Copy out the lines starting at the one that contains "1997an Martin Ugalderi omenaldia." and ending at the one that contains "Design ergonomic si usor de manevrat", and leave the pictures out.

▼

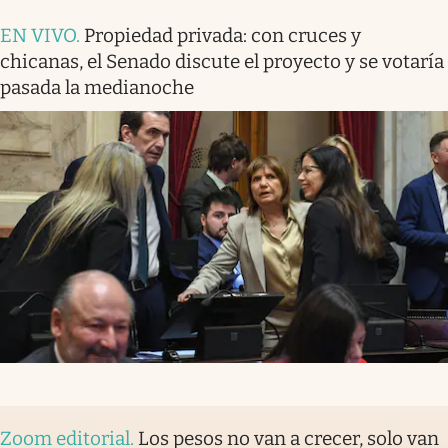
EN VIVO
.
Propiedad privada: con cruces y
chicanas, el Senado discute el proyecto y se votaría
pasada la medianoche
Zoom editorial
.
Los pesos no van a crecer, solo van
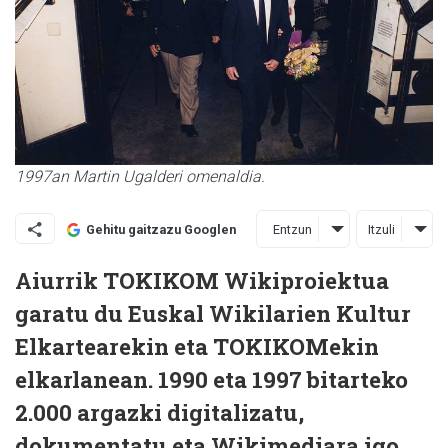
1997an Martin Ugalderi omenaldia.
Entzun
Itzuli
Gehitu gaitzazu Googlen
Aiurrik TOKIKOM Wikiproiektua
garatu du Euskal Wikilarien Kultur
Elkartearekin eta TOKIKOMekin
elkarlanean. 1990 eta 1997 bitarteko
2.000 argazki digitalizatu,
dokumentatu eta Wikimediara igo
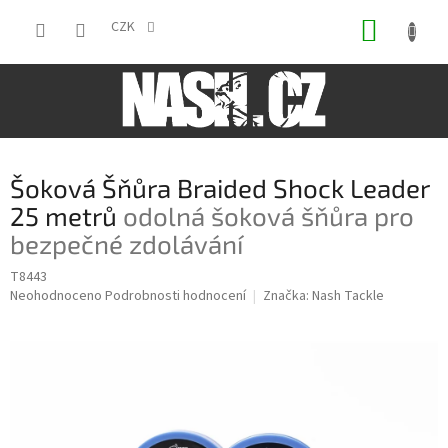
Přejít
NÁKUP
na
CZK
obsah
KOŠÍK
Šoková Šňůra Braided Shock Leader
25 metrů
odolná šoková šňůra pro
bezpečné zdolávání
T8443
Průměrné
Neohodnoceno
Podrobnosti hodnocení
Značka:
Nash Tackle
hodnocení
produktu
je
0,0
z
5
hvězdiček.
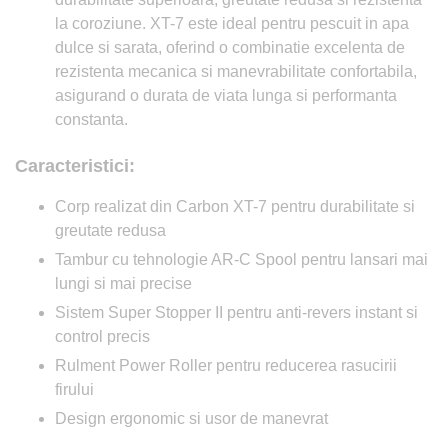
la coroziune. XT-7 este ideal pentru pescuit in apa
dulce si sarata, oferind o combinatie excelenta de
rezistenta mecanica si manevrabilitate confortabila,
asigurand o durata de viata lunga si performanta
constanta.
Caracteristici:
Corp realizat din Carbon XT-7 pentru durabilitate si
greutate redusa
Tambur cu tehnologie AR-C Spool pentru lansari mai
lungi si mai precise
Sistem Super Stopper II pentru anti-revers instant si
control precis
Rulment Power Roller pentru reducerea rasucirii
firului
Design ergonomic si usor de manevrat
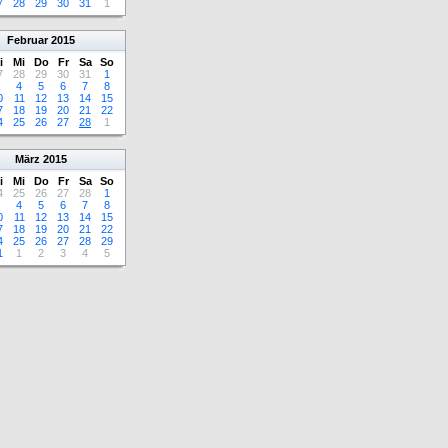
7
28
29
30
31
1
Februar
2015
i
Mi
Do
Fr
Sa
So
7
28
29
30
31
1
4
5
6
7
8
0
11
12
13
14
15
7
18
19
20
21
22
4
25
26
27
28
1
März
2015
i
Mi
Do
Fr
Sa
So
4
25
26
27
28
1
4
5
6
7
8
0
11
12
13
14
15
7
18
19
20
21
22
4
25
26
27
28
29
1
1
2
3
4
5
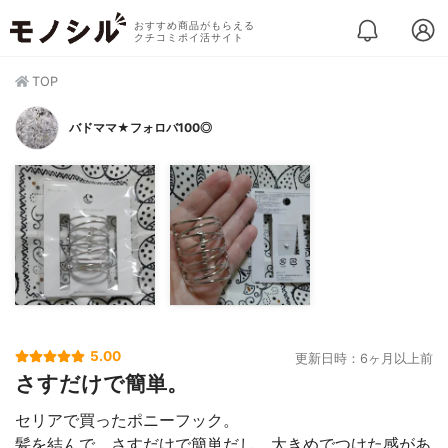
おすすめ商品がもらえる
クチコミポイ活サイト
TOP
バドママ★フォロバ100◎
5.00
更新日時：6ヶ月以上前
さすだけで簡単。
セリアで買ったポニーフック。
髪を結んで、さすだけで簡単だし、大きめでつけた感があ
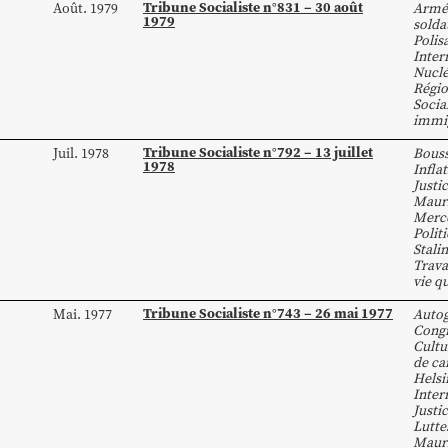
Tribune Socialiste n°831 – 30 août
Août. 1979
Armé
1979
solda
Polis
Inter
Nuclé
Régio
Socia
immi
Tribune Socialiste n°792 – 13 juillet
Juil. 1978
Bous
1978
Infla
Justi
Mauri
Merc
Polit
Stali
Trava
vie q
Tribune Socialiste n°743 – 26 mai 1977
Mai. 1977
Autog
Congr
Cultu
de ca
Helsi
Inter
Justi
Lutte
Mauri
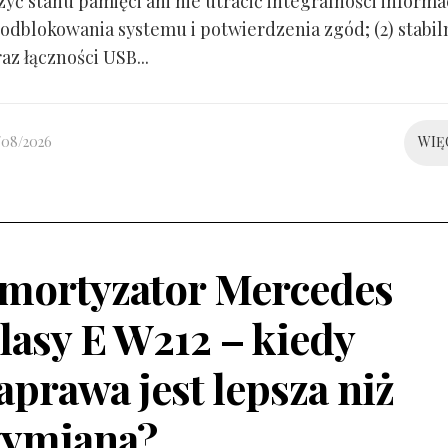
yć stanu pamięci ani nie utracić integralności informacj
odblokowania systemu i potwierdzenia zgód; (2) stabil
raz łączności USB...
/08/2026
WIĘ
mortyzator Mercedes
lasy E W212 – kiedy
aprawa jest lepsza niż
ymiana?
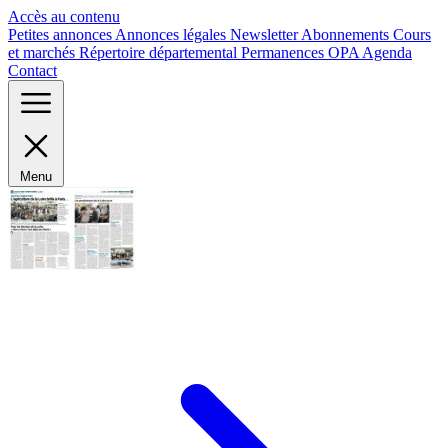
Panneau de gestion des cookies
Accès au contenu
Petites annonces
Annonces légales
Newsletter
Abonnements
Cours
et marchés
Répertoire départemental
Permanences OPA
Agenda
Contact
Menu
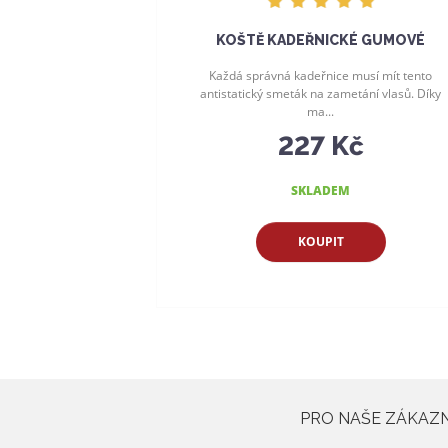
KOŠTĚ KADEŘNICKÉ GUMOVÉ
Každá správná kadeřnice musí mít tento
antistatický smeták na zametání vlasů. Díky
ma...
227 Kč
SKLADEM
KOUPIT
PRO NAŠE ZÁKAZNÍ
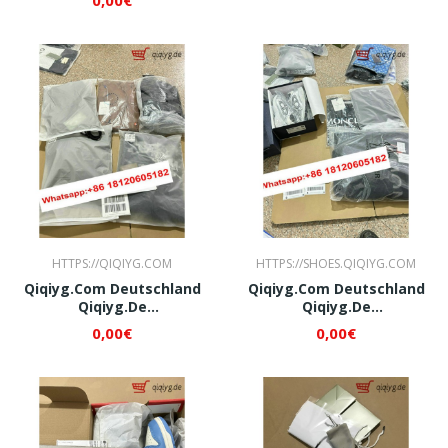
QI129
HTTPS://QIQIYG.COM
HTTPS://SHOES.QIQIYG.COM
Qiqiyg.com Deutschland
Qiqiyg.com Deutschland
Qiqiyg.de
Qiqiyg.de
Whatsapp+8618120605182
Whatsapp+8618120605182
0,00€
0,00€
QI202
QI205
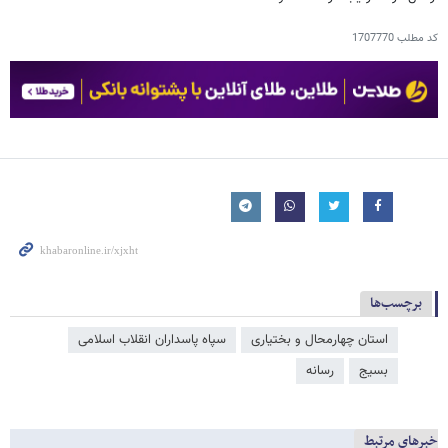
کد مطلب
1707770
برچسب‌ها
استان چهارمحال و بختیاری
سپاه پاسداران انقلاب اسلامی
بسیج
رسانه
خبرهای مرتبط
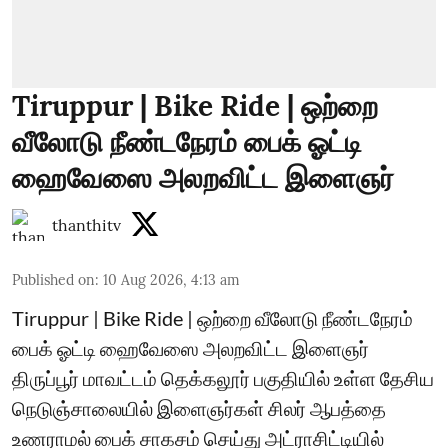
Tiruppur | Bike Ride | ஒற்றை
வீலோடு நீண்டநேரம் பைக் ஓட்டி
ஹைவேஸை அலறவிட்ட இளைஞர்
thanthitv
Published on
:
10 Aug 2026, 4:13 am
Tiruppur | Bike Ride | ஒற்றை வீலோடு நீண்டநேரம்
பைக் ஓட்டி ஹைவேஸை அலறவிட்ட இளைஞர்
திருப்பூர் மாவட்டம் தெக்கலூர் பகுதியில் உள்ள தேசிய
நெடுஞ்சாலையில் இளைஞர்கள் சிலர் ஆபத்தை
உணராமல் பைக் சாகசம் செய்து அட்ராசிட்டியில்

▲

## SOLUTION TO THIS PROBLEM
1997an Martin Ugalderi omenaldia.
Entzun
Itzuli
Gehitu gaitzazu Googlen
Aiurrik TOKIKOM Wikiproiektua
garatu du Euskal Wikilarien Kultur
Elkartearekin eta TOKIKOMekin
elkarlanean. 1990 eta 1997 bitarteko
2.000 argazki digitalizatu,
dokumentatu eta Wikimediara igo
Přejít
NÁKUP
na
CZK
obsah
KOŠÍK
Šoková Šňůra Braided Shock Leader
25 metrů
odolná šoková šňůra pro
bezpečné zdolávání
T8443
Průměrné
Neohodnoceno
Podrobnosti hodnocení
Značka:
Nash Tackle
hodnocení
produktu
je
0,0
z
5
hvězdiček.
la coroziune. XT-7 este ideal pentru pescuit in apa
dulce si sarata, oferind o combinatie excelenta de
rezistenta mecanica si manevrabilitate confortabila,
asigurand o durata de viata lunga si performanta
constanta.
Caracteristici:
Corp realizat din Carbon XT-7 pentru durabilitate si
greutate redusa
Tambur cu tehnologie AR-C Spool pentru lansari mai
lungi si mai precise
Sistem Super Stopper II pentru anti-revers instant si
control precis
Rulment Power Roller pentru reducerea rasucirii
firului
Design ergonomic si usor de manevrat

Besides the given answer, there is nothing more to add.